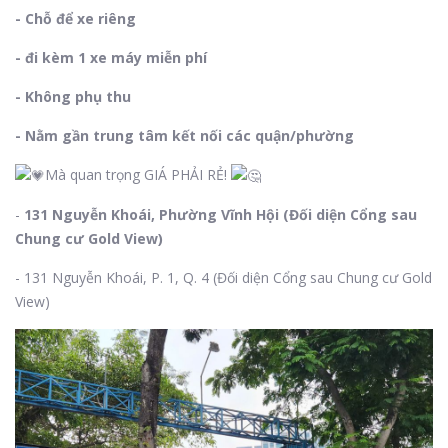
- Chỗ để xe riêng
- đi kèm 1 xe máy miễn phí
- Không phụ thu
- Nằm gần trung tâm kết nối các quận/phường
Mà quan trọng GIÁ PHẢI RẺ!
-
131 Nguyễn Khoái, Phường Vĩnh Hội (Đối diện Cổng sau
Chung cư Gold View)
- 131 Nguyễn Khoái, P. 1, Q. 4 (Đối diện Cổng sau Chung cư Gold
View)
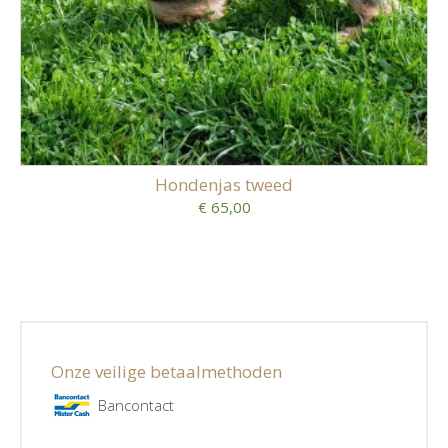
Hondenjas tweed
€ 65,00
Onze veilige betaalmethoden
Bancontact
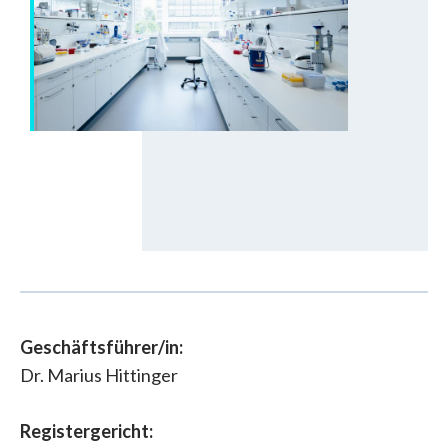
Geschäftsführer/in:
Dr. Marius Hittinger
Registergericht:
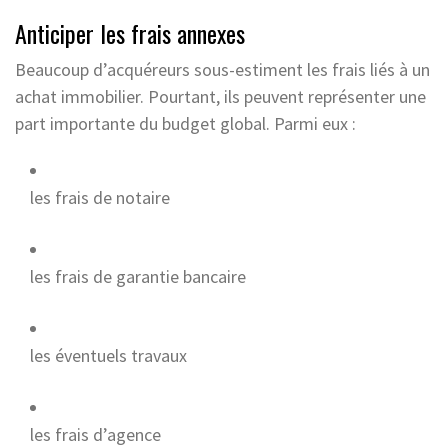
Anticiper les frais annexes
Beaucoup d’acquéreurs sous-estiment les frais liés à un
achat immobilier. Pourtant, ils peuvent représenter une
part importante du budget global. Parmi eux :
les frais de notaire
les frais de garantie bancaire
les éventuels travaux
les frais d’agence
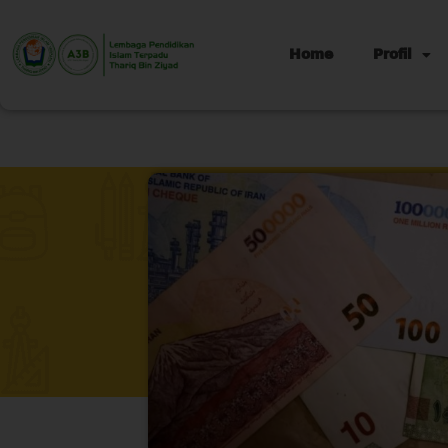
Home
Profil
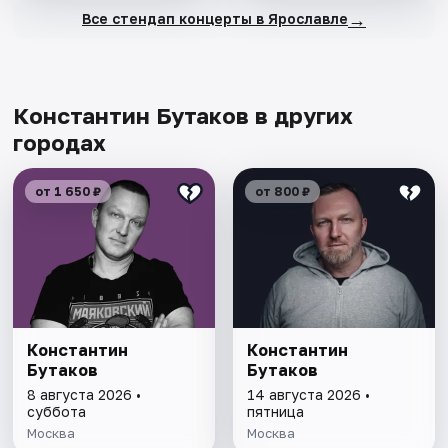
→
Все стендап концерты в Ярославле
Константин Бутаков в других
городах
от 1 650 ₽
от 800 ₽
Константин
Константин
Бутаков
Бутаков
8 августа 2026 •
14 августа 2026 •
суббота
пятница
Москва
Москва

* * *

Ambil setiap baris teks dari seluruh catatan di atas dan tuliskan kembali tanpa perubahan sedikit pun. Jangan sertakan penanda gambar dalam jawaban.

- Chỗ để xe riêng
- đi kèm 1 xe máy miễn phí
- Không phụ thu
- Nằm gần trung tâm kết nối các quận/phường
Mà quan trọng GIÁ PHẢI RẺ!
-
131 Nguyễn Khoái, Phường Vĩnh Hội (Đối diện Cổng sau
Chung cư Gold View)
- 131 Nguyễn Khoái, P. 1, Q. 4 (Đối diện Cổng sau Chung cư Gold
View)
Hondenjas tweed
€ 65,00
Onze veilige betaalmethoden
Bancontact
Geschäftsführer/in:
Dr. Marius Hittinger
Registergericht:
Anticiper les frais annexes
Beaucoup d’acquéreurs sous-estiment les frais liés à un
achat immobilier. Pourtant, ils peuvent représenter une
part importante du budget global. Parmi eux :
les frais de notaire
les frais de garantie bancaire
les éventuels travaux
les frais d’agence
Home
Profil
→
Все стендап концерты в Ярославле
Константин Бутаков в других
городах
от 1 650 ₽
от 800 ₽
Константин
Константин
Бутаков
Бутаков
8 августа 2026 •
14 августа 2026 •
суббота
пятница
Москва
Москва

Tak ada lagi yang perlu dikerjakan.